Benefits of Installation
The following applies if you have a Wenlin CD-ROM. (Otherwise you need to install Wenlin in order to run it.)
It may be more convenient not to keep the disc inserted all the time; you could put it somewhere safe where it won’t get scratched or dirty. (And then you can use the CD drive for playing music, etc.)
Because a CD-ROM is a “Read-Only Memory,” you can only read it, you can’t write new information on it. Wenlin enables you to make dictionary changes and additions, but only after the dictionary files are installed on a hard drive (or other writable media).
Hard drives are usually faster than CD-ROMs, so Wenlin should run faster after installation.
What is a Hard Drive?
Here are few notes of clarification for people with less technical experience.
A hard drive, or hard disk, is where your computer generally stores files (documents, programs, etc.). Since a hard drive is usually hidden inside a computer, it may seem mysterious. A hard drive is similar to removable media like diskettes, but it’s not removable, and it’s generally faster and holds more data. Unlike a CD-ROM, a hard drive allows both reading and writing. New forms of writable media keep being invented, which are essentially equivalent to hard drives if they are fast enough and hold enough data. Some media are fast to read, but slow to write.
For MS-Windows, C: (the C drive) is nearly always a hard drive. D: might be another hard drive, or a CD-ROM drive, etc. (A: and B: are usually reserved for diskette drives.) Generally you can see the drive icons by clicking on a “My Computer” icon on the Desktop.
For Macintosh, the hard drive is often named “Macintosh HD” and located in the upper right-hand corner when you buy the computer, but most people change the name to something silly. It’s the one icon you really must have on your Desktop (besides the Trash).
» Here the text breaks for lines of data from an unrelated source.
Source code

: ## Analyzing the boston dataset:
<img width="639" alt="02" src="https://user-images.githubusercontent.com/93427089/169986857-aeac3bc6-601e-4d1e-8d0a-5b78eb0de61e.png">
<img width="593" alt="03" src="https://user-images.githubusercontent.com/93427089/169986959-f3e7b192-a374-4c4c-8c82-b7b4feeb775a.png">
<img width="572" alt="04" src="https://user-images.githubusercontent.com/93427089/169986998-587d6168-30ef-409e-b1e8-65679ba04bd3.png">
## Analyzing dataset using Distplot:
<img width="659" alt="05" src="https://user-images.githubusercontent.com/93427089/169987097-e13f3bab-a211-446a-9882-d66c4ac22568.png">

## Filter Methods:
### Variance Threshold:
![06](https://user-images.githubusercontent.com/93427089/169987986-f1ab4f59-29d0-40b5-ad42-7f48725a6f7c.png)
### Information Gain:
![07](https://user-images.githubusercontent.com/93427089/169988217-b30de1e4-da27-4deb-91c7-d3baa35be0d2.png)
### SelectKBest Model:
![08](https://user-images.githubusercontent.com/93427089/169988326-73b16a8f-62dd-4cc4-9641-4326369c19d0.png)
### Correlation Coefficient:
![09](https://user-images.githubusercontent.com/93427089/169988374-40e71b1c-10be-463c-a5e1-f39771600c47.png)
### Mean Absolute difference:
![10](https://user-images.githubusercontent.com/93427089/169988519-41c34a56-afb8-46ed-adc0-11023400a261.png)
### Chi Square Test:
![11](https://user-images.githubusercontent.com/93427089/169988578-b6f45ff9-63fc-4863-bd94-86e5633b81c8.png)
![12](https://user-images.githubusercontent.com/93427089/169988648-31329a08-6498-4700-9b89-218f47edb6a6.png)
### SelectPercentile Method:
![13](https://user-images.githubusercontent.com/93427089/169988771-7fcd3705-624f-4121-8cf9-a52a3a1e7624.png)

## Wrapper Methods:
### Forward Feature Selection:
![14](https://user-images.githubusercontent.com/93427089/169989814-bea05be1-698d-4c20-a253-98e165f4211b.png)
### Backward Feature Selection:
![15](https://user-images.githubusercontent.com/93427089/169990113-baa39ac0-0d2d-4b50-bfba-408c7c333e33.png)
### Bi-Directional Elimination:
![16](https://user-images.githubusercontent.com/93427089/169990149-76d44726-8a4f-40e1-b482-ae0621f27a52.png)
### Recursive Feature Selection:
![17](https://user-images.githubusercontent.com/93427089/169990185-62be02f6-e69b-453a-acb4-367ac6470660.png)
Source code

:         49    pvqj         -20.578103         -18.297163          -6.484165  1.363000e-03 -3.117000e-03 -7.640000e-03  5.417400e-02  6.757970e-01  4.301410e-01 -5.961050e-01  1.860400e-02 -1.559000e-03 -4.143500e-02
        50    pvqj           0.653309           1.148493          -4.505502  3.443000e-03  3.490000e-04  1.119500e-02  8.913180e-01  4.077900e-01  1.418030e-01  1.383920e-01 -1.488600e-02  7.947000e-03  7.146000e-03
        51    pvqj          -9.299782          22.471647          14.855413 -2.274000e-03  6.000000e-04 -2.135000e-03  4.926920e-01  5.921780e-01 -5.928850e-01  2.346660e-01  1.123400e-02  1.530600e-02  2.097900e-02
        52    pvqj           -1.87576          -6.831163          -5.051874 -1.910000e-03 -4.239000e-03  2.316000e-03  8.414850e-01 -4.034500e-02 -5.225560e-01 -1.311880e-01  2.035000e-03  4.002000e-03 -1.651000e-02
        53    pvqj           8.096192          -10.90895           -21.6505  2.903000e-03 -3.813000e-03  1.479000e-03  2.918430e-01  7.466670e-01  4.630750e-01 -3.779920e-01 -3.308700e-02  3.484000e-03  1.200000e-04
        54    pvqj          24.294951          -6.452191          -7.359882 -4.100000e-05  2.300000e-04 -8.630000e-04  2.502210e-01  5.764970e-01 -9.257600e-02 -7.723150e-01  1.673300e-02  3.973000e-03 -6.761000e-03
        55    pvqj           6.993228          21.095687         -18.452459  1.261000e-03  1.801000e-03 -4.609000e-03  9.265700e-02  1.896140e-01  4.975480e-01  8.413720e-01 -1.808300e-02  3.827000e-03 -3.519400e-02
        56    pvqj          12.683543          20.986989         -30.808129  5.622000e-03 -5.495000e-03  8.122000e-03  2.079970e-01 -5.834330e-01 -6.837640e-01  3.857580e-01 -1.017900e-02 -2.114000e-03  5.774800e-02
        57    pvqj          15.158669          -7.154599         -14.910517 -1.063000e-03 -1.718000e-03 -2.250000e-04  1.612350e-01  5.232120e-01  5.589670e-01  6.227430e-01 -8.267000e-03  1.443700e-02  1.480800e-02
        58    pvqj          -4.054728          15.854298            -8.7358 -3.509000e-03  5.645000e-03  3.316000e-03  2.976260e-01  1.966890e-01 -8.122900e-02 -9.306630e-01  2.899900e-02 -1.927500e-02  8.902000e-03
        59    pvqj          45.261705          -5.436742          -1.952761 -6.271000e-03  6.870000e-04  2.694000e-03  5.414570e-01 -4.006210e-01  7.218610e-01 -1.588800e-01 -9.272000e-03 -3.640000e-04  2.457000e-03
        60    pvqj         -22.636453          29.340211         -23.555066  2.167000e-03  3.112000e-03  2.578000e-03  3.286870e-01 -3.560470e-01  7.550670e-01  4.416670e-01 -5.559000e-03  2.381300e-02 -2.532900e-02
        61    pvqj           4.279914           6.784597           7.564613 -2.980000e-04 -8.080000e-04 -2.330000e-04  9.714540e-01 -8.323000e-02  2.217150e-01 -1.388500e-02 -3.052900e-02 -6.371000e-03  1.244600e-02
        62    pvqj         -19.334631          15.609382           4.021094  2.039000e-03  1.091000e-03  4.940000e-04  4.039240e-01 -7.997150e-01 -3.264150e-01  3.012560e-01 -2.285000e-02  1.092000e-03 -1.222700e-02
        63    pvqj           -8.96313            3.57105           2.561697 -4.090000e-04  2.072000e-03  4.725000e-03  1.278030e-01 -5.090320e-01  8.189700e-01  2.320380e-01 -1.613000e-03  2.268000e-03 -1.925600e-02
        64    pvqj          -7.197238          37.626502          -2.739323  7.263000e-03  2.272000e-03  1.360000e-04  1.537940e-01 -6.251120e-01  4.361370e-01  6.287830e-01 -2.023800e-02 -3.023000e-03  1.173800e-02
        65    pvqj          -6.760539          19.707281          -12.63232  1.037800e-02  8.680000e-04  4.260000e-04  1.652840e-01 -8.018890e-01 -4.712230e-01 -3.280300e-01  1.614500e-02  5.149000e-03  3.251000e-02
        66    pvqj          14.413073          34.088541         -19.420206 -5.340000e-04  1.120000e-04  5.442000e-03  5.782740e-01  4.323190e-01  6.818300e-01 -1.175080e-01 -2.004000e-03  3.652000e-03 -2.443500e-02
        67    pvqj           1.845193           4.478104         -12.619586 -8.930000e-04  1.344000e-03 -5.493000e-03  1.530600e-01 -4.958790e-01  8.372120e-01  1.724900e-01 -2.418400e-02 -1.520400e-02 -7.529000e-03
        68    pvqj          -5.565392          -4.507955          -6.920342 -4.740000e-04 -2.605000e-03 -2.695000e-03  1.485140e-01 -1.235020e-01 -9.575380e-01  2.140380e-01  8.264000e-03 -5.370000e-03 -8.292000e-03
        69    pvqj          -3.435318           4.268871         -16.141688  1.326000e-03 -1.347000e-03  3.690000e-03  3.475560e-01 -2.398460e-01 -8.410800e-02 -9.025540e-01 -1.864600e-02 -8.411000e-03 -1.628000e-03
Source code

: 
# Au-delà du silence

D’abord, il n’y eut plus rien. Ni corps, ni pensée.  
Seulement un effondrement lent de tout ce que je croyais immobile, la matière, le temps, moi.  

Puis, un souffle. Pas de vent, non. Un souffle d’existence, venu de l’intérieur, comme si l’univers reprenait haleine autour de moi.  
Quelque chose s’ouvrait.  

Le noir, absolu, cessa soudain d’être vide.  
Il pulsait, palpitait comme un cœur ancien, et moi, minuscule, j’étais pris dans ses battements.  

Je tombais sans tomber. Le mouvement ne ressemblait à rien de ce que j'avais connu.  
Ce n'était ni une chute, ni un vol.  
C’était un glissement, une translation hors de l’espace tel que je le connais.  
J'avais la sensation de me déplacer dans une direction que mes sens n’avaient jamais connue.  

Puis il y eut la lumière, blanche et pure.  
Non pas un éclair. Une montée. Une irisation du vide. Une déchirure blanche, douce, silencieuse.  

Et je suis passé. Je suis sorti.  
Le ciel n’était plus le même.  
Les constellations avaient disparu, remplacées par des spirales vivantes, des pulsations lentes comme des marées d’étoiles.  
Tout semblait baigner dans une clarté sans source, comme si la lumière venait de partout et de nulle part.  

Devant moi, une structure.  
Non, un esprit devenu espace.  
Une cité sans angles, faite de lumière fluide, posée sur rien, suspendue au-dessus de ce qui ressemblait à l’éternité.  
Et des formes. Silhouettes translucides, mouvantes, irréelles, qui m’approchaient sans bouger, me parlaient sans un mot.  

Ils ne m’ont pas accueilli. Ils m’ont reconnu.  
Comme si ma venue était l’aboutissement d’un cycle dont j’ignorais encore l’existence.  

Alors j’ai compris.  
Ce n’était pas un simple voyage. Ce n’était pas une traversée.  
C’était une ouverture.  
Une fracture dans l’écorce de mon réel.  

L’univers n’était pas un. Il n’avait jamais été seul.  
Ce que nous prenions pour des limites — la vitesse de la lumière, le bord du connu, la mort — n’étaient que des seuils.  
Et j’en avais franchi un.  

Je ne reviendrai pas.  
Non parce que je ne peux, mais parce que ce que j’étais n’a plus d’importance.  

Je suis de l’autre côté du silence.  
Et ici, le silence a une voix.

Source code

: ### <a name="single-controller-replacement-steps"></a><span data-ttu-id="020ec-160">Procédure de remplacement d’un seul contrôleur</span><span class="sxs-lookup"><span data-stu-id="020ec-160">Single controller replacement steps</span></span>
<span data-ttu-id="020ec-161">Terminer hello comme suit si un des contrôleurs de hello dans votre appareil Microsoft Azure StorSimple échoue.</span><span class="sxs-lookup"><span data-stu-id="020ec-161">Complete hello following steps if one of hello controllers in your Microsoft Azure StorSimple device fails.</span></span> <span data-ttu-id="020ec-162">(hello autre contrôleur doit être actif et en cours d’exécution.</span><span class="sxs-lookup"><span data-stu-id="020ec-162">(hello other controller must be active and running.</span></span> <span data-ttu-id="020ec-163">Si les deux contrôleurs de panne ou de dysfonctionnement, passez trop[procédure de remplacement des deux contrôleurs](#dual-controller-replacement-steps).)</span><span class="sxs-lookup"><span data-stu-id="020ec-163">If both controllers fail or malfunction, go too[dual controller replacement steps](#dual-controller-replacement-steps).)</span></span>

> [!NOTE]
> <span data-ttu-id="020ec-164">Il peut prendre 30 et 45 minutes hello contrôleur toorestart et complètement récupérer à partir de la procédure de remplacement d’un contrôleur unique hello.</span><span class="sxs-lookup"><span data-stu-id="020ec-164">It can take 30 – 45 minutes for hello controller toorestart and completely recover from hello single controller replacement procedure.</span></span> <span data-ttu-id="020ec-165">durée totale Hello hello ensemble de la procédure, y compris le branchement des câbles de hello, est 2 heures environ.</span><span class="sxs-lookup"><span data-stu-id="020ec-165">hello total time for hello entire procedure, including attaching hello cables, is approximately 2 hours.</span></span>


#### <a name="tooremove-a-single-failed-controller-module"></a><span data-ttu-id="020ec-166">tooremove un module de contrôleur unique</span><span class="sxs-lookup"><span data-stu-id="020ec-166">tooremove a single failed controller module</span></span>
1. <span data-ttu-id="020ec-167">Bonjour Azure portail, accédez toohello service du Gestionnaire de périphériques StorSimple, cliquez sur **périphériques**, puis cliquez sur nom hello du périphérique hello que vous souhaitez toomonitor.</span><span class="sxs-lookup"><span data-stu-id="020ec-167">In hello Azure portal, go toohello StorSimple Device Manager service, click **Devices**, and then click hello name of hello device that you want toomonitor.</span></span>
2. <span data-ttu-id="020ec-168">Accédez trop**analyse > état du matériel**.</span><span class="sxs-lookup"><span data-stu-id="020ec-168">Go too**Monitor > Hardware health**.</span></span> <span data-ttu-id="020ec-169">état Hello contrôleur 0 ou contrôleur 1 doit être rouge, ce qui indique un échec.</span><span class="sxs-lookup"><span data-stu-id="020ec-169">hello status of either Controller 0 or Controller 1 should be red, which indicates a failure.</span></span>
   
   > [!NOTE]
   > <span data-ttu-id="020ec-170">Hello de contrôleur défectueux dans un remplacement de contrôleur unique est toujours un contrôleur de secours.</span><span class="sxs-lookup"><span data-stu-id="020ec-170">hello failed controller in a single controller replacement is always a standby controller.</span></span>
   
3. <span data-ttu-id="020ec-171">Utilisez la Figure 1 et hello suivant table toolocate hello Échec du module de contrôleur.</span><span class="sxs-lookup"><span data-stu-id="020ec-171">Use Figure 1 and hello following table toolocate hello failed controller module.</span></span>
What Installation Involves
Installing Wenlin is basically a matter of copying some files from the CD-ROM (if you received it on a CD-ROM) to the hard drive.
In fact, for Macintosh, that’s all there is to it. Optionally you can drag the Wenlin application icon to the Dock.
For MS-Windows, there are some complications involving the Start menu, the infamous read-only attribute, and the mysterious Registry (an operating system database where programs are supposed to store information about where they’re installed and how they can be un-installed, as well as user preferences). So, the Wenlin CD-ROM has a Setup program (Setup.exe) to accomplish MS-Windows installation.
More information about the folders and files that are installed for Wenlin is presented in Appendix C.